Selon toute probabilité, Taïwan pourrait être la prochaine victime d’une agression de la Chine. Les États-Unis ont déclaré vouloir défendre militairement Taïwan. L’issue de la guerre en Ukraine façonnera largement l’avenir stratégique de Taïwan. En effet, la guerre en Ukraine est perçue par le public comme une guerre par procuration entre la Russie et l’Occident. Ainsi, si la Russie s’empare de l’Ukraine ou en fait un protectorat, l’Occident perd la bataille. Les experts occidentaux font déjà remarquer que la Russie peut gagner la guerre mais qu’elle l’a perdue sur le plan stratégique. Ces commentaires doivent encore être validés car les sanctions n’ont pas encore profondément touché la Russie. Toute autre victoire stratégique de l’Occident n’est pas évidente jusqu’à présent.

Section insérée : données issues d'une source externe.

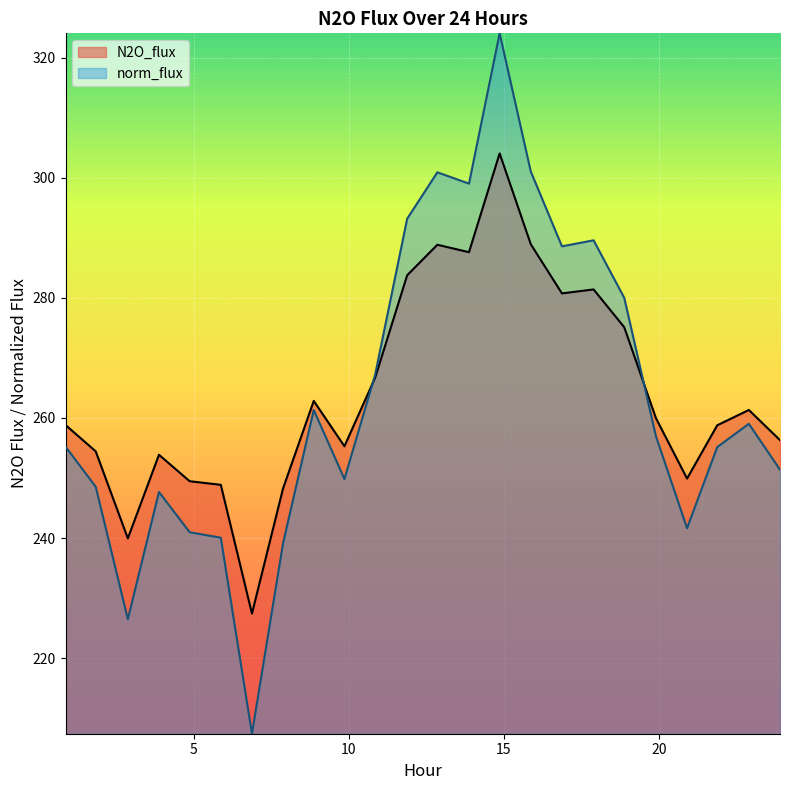

True or false: N2O_flux has more than 1 interior local peaks.

True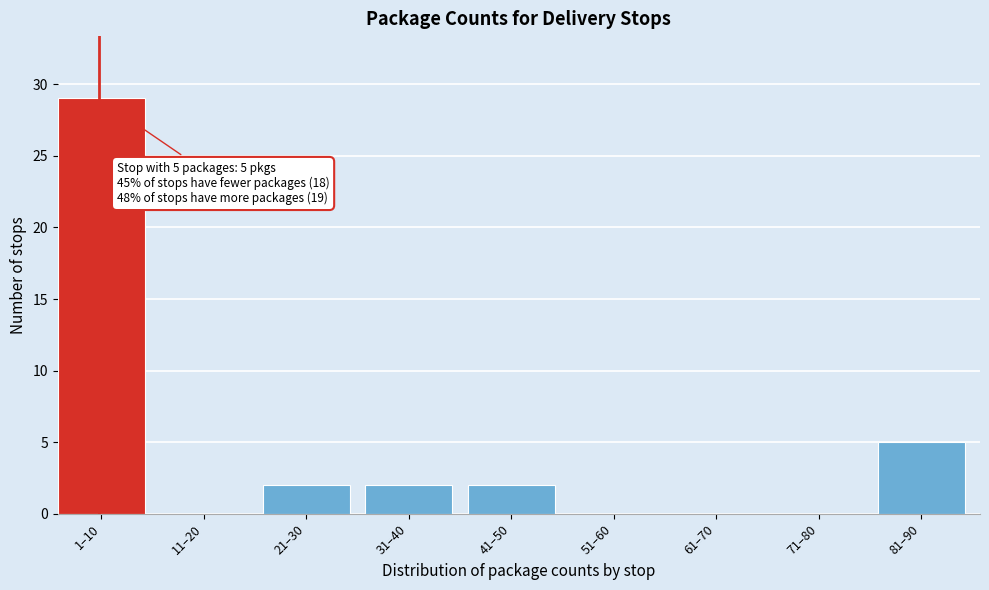

Reading left to right, what are all the values shown in this chart?

1–10=29	11–20=0	21–30=2	31–40=2	41–50=2	51–60=0	61–70=0	71–80=0	81–90=5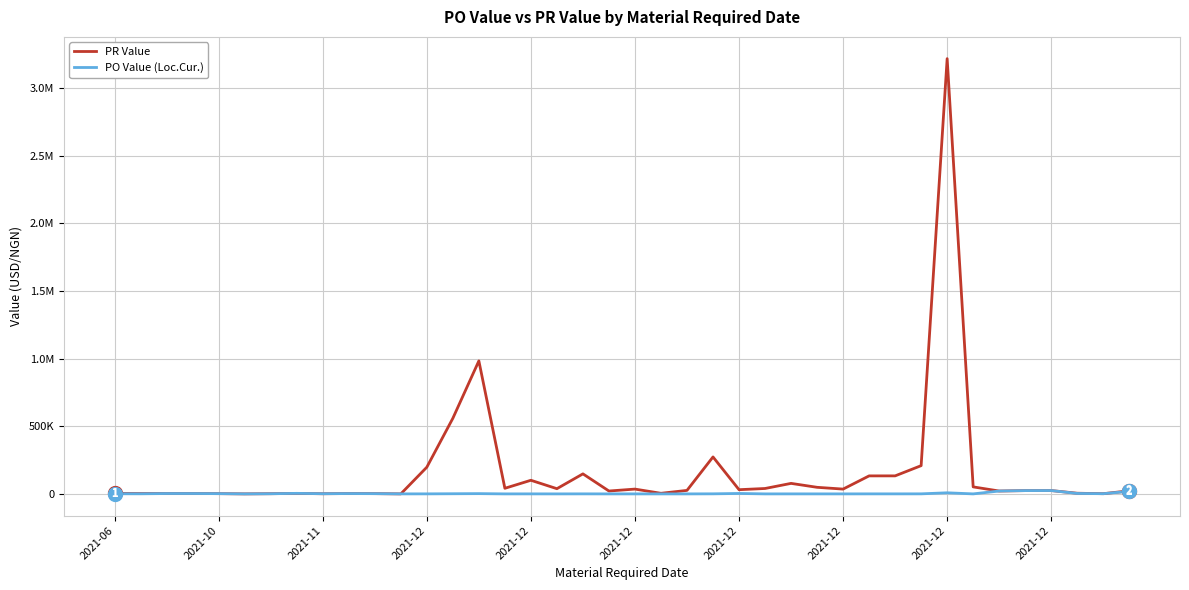

Is this an area chart (filled region under the line)?

No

Le scénario géopolitique qui pourrait émerger à la suite de cette guerre est la volonté de rétablir l’ordre mondial bipolaire. La Chine, soutenue par la Russie, aimerait remplacer les Etats-Unis en tant que puissance mondiale numéro uno. En attendant, Pékin souhaite un monde bipolaire avec un leadership et une influence partagés entre elle et Washington.

Il est important de se rappeler que l’ordre mondial change, l’histoire se répète, bien que sous des formes différentes. Nous avons assisté à une sorte d’ordre mondial dominé par l’Allemagne de 1914 à 1946 ; de 46 à 91, un monde bipolaire dirigé par les États-Unis et l’Union soviétique, depuis 1991 un monde unipolaire dirigé par les États-Unis. La prochaine phase sera-t-elle un monde multipolaire, bipolaire ou la poursuite de l’hégémonie américaine si les puissances occidentales parviennent à briser la Chine, comme elles l’ont fait pour l’Union soviétique en 1991.

L’Inde a préconisé un monde multipolaire, un scénario qui n’est pas soutenu par l’histoire. Même l’intérêt national de l’Inde semble compliqué. New Delhi poursuit son flirt non viable avec l’autonomie stratégique, un euphémisme pour le concept obsolète de non-alignement. L’Inde est également en train d’acquérir une nouvelle nomenclature appelée un allié hybride, coopérant dans certains domaines et ne coopérant pas dans d’autres. New Delhi fait partie de la Quadrilatérale et de l’OCS. New Delhi espère peut-être atténuer la belligérance de la Chine en se montrant amical. L’Hindi-Chini Bhai-Bhai (les Indiens et les Chinois sont frères) de Nehru et la “diplomatie du swing et de la balade” de Modi n’ont eu aucun impact sur l’appétit des Chinois pour les territoires indiens.

Si Taïwan tombe, l’Inde pourrait très probablement être la prochaine cible. New Delhi a-t-elle une stratégie en réserve pour une telle éventualité ? Nous l’espérons, même si nous ne la voyons pas.